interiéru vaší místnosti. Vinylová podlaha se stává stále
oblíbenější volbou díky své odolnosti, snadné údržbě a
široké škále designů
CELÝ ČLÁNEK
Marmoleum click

==

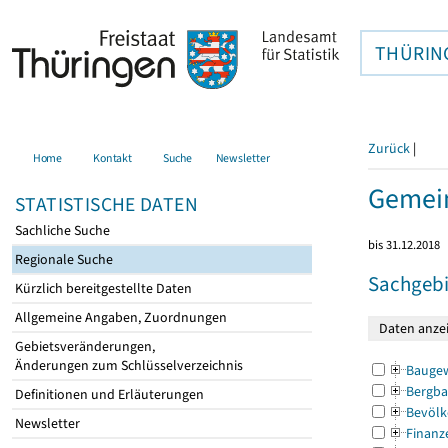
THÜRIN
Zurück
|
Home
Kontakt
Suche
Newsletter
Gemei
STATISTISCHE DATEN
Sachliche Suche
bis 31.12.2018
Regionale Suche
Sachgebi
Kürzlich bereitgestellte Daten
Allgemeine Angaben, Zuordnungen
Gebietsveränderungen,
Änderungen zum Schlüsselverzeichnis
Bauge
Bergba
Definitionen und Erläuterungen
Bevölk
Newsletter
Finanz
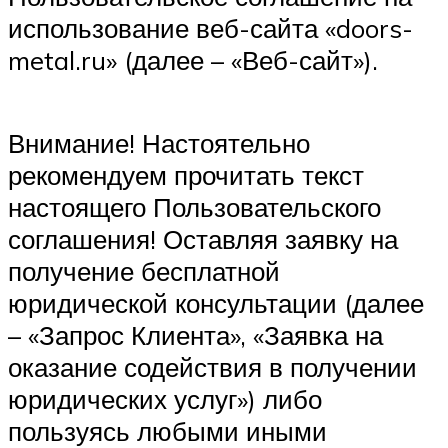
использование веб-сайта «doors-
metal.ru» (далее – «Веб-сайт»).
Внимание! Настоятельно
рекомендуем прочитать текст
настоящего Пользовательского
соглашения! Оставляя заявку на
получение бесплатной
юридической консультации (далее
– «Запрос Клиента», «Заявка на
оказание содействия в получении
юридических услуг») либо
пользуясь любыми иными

== EXERCISE OBJECTIVE ==
Rewrite the stretch of the records above from "interiéru vaší místnosti." through "Marmoleum click", renaming "Vinylová podlaha" to "Korková podlaha" and leaving everything else unchanged.

== EXPECTED ANSWER ==
interiéru vaší místnosti. Korková podlaha se stává stále
oblíbenější volbou díky své odolnosti, snadné údržbě a
široké škále designů
CELÝ ČLÁNEK
Marmoleum click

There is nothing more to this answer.